Antecedentes olímpicos
Japón debutó en el Torneo Olímpico de Fútbol en Berlín 1936, mientras que su mejor actuación se remonta a México 1968, donde se colgó la medalla de bronce tras derrotar al combinado anfitrión. Entonces, los pupilos de Shunichiro Okano dejaron por el camino a rivales como Brasil y Francia, y su artillero Kunishige Kamamoto se proclamó máximo anotador con siete dianas. Los Samuráis estuvieron a punto de igualar aquel registro en Londres 2012, dado que se plantaron en semifinales después de superar a contrincantes como España, pero cayeron por 2-0 a manos de la República de Corea en el choque por la tercera plaza, disputado en el estadio Millennium de Cardiff.

El camino a Río
En los preliminares del Campeonato Sub-23 de la AFC, Japón dominó su grupo, en el que también estaban encuadradas Macao, Vietnam y Malasia. Su balance fue de diez goles a favor y ninguno en contra en sus tres partidos.
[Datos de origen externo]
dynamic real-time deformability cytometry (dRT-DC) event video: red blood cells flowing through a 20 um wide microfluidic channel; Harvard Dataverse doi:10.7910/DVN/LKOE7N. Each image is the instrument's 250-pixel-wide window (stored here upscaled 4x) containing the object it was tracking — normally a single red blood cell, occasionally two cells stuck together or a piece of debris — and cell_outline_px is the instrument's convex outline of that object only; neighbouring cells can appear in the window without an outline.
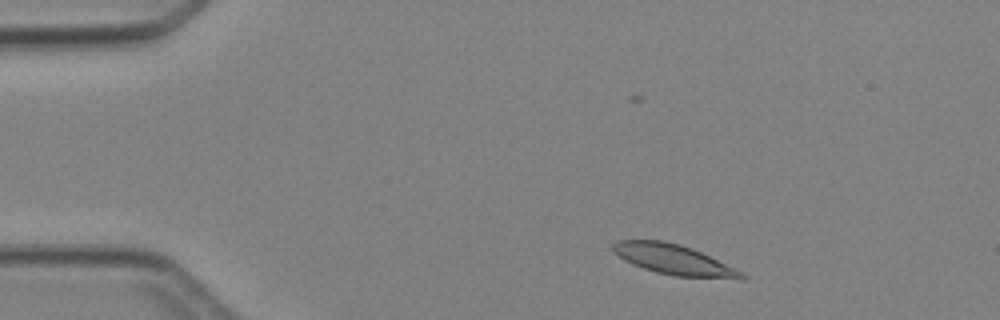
{"species": "Egyptian fruit bat (a non-hibernating species)", "species_latin": "Rousettus aegyptiacus", "temperature_condition": "cold", "stored_images_in_passage": 5, "camera_frame_rate_fps": 3000, "um_per_image_px": 0.085, "animal": {"sex": "female"}, "frame": {"image": 1, "passage_image": 2, "time_ms": 1.0, "image_size_px": [1000, 320], "cell_outline_px": [[748, 276], [744, 280], [740, 280], [676, 276], [656, 272], [632, 264], [624, 260], [612, 248], [612, 244], [616, 240], [664, 240], [680, 244], [692, 248], [744, 272]], "centroid_in_image_um": [57.34, 22.08], "position_along_channel_um": 27.7, "area_um2": 22.77}}
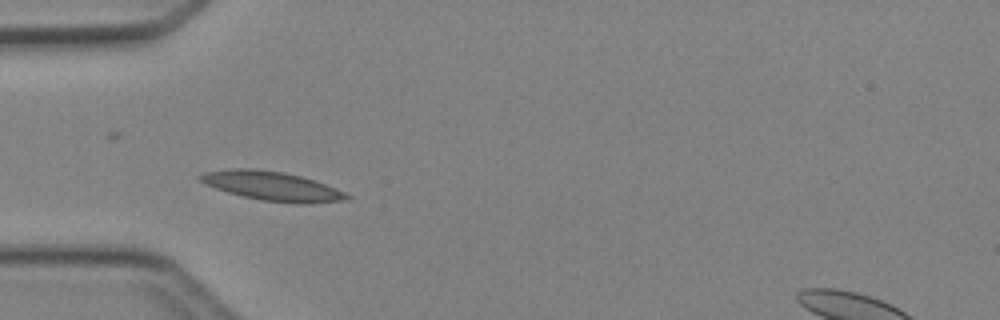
{"frame": {"image": 2, "passage_image": 4, "time_ms": 3.333, "image_size_px": [1000, 320], "cell_outline_px": [[352, 196], [348, 200], [308, 204], [296, 204], [264, 200], [244, 196], [228, 192], [204, 184], [196, 176], [204, 172], [232, 168], [256, 168], [284, 172], [300, 176], [336, 188]], "centroid_in_image_um": [23.13, 15.81], "position_along_channel_um": 61.9, "area_um2": 24.91}}
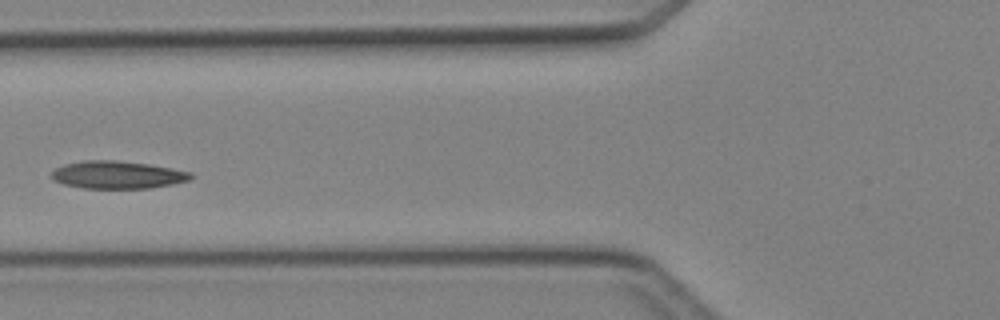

La buena racha siguió en la cita continental, en la que también ganó sus tres compromisos de la primera fase y pasó a la ronda eliminatoria como líder del Grupo B. En cuartos necesitó la prórroga para imponerse a Irán por 3-0 y en semifinales no consiguió deshacer el empate a uno con Irak hasta el tiempo de descuento (2-1). Con el billete a Río ya en el bolsillo, los Samuráis remontaron un 2-0 en la final frente a la República de Corea y terminaron adjudicándose el título de la AFC por 2-3. 

Estrellas del pasado
Kunishige Kamamoto (1964 y 1968), Masashi Watanabe (1964 y 1968), Kensuke Nagai (2012) y Yuki Otsu (2012).

Números que hablan
10
participaciones suma Japón en el Torneo Olímpico de Fútbol Masculino, incluida la de Río 2016. Todo un récord en Asia tan sólo igualado por la República de Corea.